Bien au contraire , jouer en italien est un acte symbolique fort: cela évoque la richesse, la fragmentation et la beauté des voix multiples, précisément ce que raconte la pièce.
L’Italien devient ainsi un outil de résonnance culturelle et poétique, et non un simple vecteur d’information.
L’universalité du théâtre ne dépend pas de la langue; elle dépasse les mots par les gestes, les émotions, la musique, la scénographie.
C’est précisément tous les ingrédients qui étaient réunis dans cette piece.
Le théâtre ne se limite pas à une compréhension littérale; c’est une expérience sensorielle et émotionnelle.
Il faut parfois se laisser emporter par la magie des corps, de la musique et de la danse , fermer les yeux et rêver.
Commentaire de: Jacqueline Chevallier Visiteur
À mon tour de bien entendre votre propos !
Merci de nous donner une leçon sur ce qu’est le théâtre. Pour ma part je crois savoir un peu de quoi il retourne, et je sais qu’en effet, ce n’est pas forcément la compréhension littérale du texte qui est le plus important, je le sais d’autant mieux qu’étant malentendante depuis mon enfance, j’ai l’habitude de ne pas tout comprendre (au besoin je me procure le texte avant ou après avoir vu la pièce). Mais précisément, c’est au nom de tout ce que vous expliquez si bien ("il faut se laisser emporter ", etc.), c’est au nom de la qualité visuelle et émotionnelle du théâtre, au nom de l’attention et du respect qu’on doit porter aux comédiens, que je proteste !

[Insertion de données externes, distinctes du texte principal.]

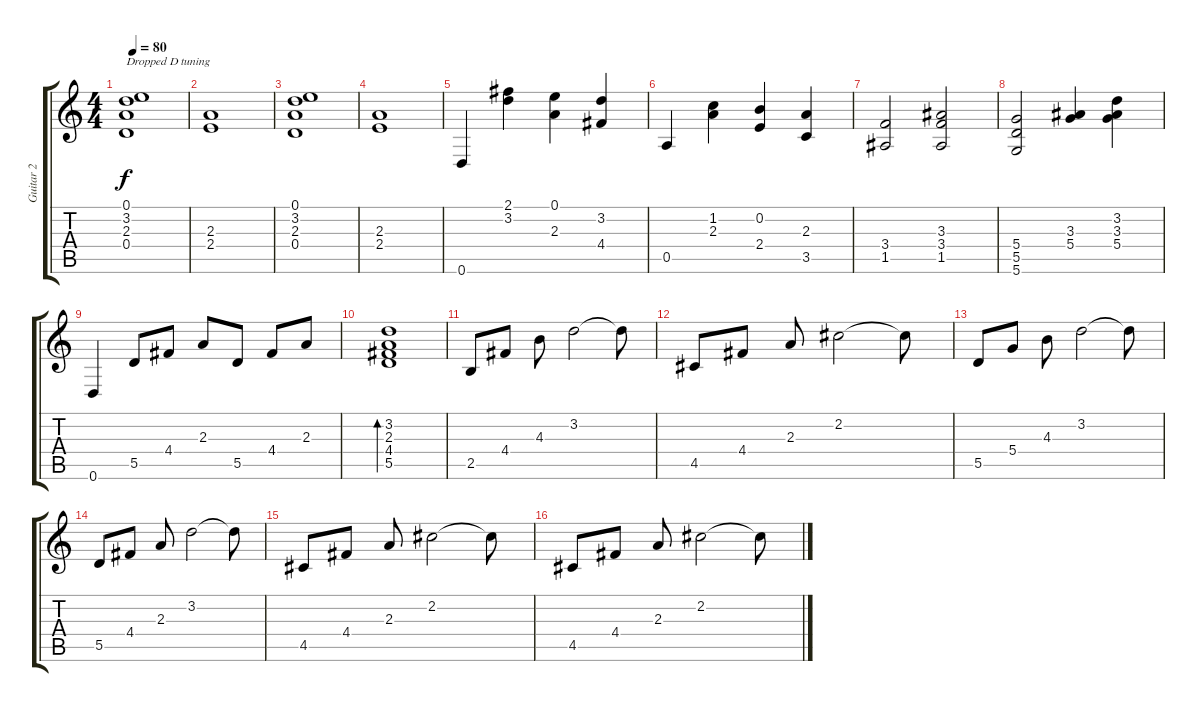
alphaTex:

\track ("Guitar 2" "Guitar 2") {instrument acousticguitarsteel}
\staff {score tabs}
\tuning (E4 B3 G3 D3 A2 D2) {hide}
\ts (4 4)
\tempo 80
\clef g2
\ks c
(0.1 3.2 2.3 0.4).1{txt "Dropped D tuning" dy f instrument acousticguitarsteel} |
(2.3 2.4).1 |
(0.1 3.2 2.3 0.4).1 |
(2.3 2.4).1 |
0.6.4 (2.1 3.2).4 (0.1 2.3).4 (3.2 4.4).4 |
0.5.4 (1.2 2.3).4 (0.2 2.4).4 (2.3 3.5).4 |
(3.4 1.5).2 (3.3 3.4 1.5).2 |
(5.4 5.5 5.6).2 (3.3 5.4).4 (3.2 3.3 5.4).4 |
0.6.4 5.5.8 4.4.8 2.3.8 5.5.8 4.4.8 2.3.8 |
(3.2 2.3 4.4 5.5).1{bd 240} |
2.5.8 4.4.8 4.3.8 3.2.2 3.2{t}.8 |
4.5.8 4.4.8 2.3.8 2.2.2 2.2{t}.8 |
5.5.8 5.4.8 4.3.8 3.2.2 3.2{t}.8 |
5.5.8 4.4.8 2.3.8 3.2.2 3.2{t}.8 |
4.5.8 4.4.8 2.3.8 2.2.2 2.2{t}.8 |
4.5.8 4.4.8 2.3.8 2.2.2 2.2{t}.8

Si vous êtes convaincu de ce que vous écrivez, allez au bout de votre logique et lorsque vous nous proposez un spectacle qui se joue dans une langue étrangère, n’y mettez pas de surtitres ! Laissez-nous nous immerger dans la scène, entendre la musique de la langue, admirer les décors et les lumières, et vivre avec les comédiens. Les surtitres parasitent le spectacle.